──────── PAGE EXTRACT

2005: Green Day, “Boulevard of Broken Dreams”

The car used in this Samuel Bayer-directed clip, a 1968 green Mercury Monterey convertible, is the very same automobile that Billie Joe Armstrong, Mike Dirnt, and Tre Cool drove to the 2005 MTV Video Music Awards to pick up their six trophies, including Best Group Video and Best Rock Video. What a wild ride.

2006: Panic! At the Disco, “I Write Sins Not Tragedies”

“What a beautiful wedding,” indeed. This circus-themed ceremony, starring the Lucent Dossier Vaudeville Cirque, was a great start to Panic!’s MTV career; it was, incredibly, the first video the band ever made. Even more incredibly, band members Brendon Urie and Ryan Ross had the flu while making it. Panic!, along with Aerosmith, will represent rock at this year’s VMAs.

2007: Rihanna, “Umbrella”

This song was originally penned with another MTV darling, Britney Spears, in mind. Well, Brit Brit’s loss was definitely RiRi’s gain, as this became the Barbados singer’s big breakthrough hit and a quintuple VMA nominee. However, we do think Britney totally could have rocked the silver bodypaint, custom-mixed by makeup guru Pamela Neal, that Rihanna wore in this memorable shoot. In 2016, Britney and Rihanna were the stars of the VMAs, with Britney returning to perform for the first time since ’07 and Rihanna receiving the Video Vanguard Award.

2008: Britney Spears, “Piece of Me”

────────────────

PROBLEM STATEMENT =>
In the music video extract, what car appears in the clip for "Boulevard of Broken Dreams"?

──────── DATA LISTING

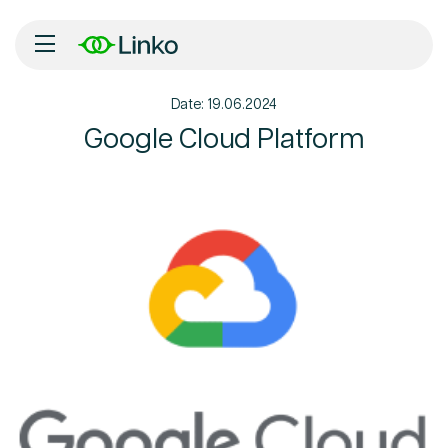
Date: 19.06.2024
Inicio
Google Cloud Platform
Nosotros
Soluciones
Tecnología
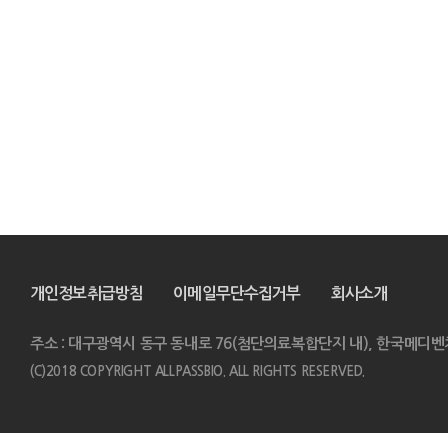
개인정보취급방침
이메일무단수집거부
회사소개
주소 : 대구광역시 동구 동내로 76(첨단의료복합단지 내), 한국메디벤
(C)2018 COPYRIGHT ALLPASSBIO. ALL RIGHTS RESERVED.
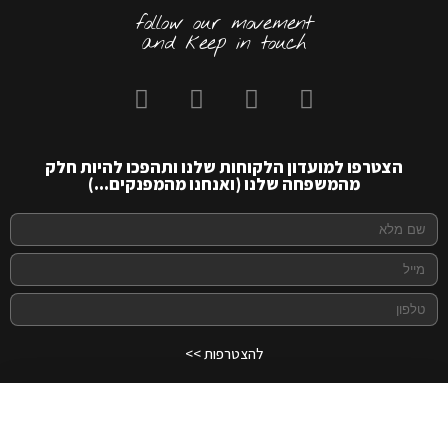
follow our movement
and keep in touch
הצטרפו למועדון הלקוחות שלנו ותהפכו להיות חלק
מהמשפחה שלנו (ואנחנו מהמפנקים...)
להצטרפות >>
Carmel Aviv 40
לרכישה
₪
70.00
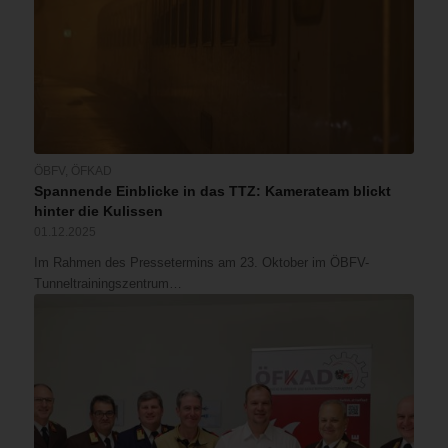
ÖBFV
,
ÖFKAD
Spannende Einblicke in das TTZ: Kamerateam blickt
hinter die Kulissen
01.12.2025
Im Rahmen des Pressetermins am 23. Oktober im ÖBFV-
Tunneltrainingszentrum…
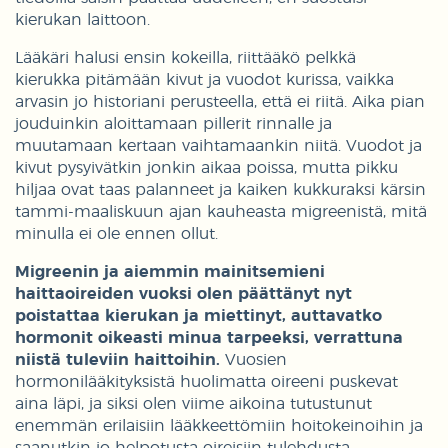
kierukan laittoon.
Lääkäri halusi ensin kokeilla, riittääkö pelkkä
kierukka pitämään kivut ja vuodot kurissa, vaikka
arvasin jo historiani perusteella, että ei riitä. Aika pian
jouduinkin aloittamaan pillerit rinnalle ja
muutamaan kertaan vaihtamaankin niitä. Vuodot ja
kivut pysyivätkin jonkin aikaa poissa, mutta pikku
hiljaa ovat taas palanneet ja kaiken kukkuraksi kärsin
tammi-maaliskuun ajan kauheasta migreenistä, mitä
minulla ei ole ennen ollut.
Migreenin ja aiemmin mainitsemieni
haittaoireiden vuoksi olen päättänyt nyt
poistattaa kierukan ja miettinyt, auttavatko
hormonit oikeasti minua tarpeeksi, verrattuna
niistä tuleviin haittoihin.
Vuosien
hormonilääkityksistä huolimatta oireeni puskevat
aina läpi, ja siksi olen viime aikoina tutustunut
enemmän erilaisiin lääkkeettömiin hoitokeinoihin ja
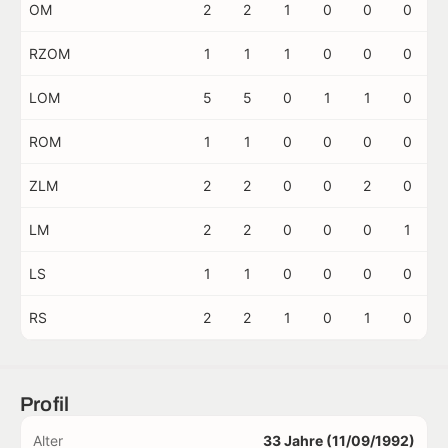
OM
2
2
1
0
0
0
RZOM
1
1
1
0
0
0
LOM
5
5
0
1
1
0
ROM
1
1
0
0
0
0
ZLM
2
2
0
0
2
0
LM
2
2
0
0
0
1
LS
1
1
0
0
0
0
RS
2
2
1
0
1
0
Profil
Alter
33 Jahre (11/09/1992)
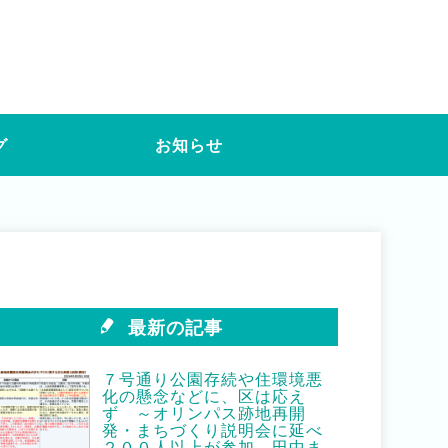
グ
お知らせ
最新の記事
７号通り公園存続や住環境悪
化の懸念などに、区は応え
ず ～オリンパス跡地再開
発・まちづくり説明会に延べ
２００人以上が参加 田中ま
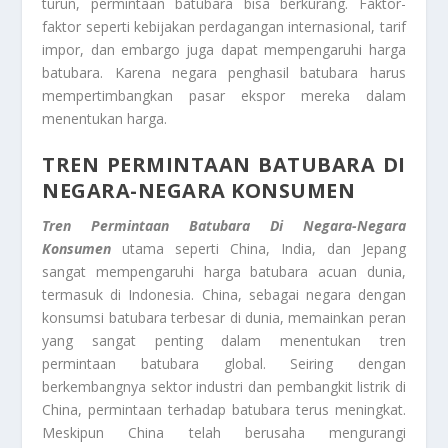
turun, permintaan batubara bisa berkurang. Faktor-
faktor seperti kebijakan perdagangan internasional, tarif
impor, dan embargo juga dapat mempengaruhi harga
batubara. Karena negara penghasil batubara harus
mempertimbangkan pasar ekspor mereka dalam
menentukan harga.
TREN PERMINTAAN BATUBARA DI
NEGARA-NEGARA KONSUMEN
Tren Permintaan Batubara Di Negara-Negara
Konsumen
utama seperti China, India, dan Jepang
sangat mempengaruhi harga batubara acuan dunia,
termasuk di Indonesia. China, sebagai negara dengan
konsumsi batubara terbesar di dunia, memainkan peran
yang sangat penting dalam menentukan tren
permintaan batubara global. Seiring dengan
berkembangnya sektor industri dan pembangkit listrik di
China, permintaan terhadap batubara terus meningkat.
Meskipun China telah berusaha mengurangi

────────────────

PROBLEM SOLUTION =>
A 1968 green Mercury Monterey convertible.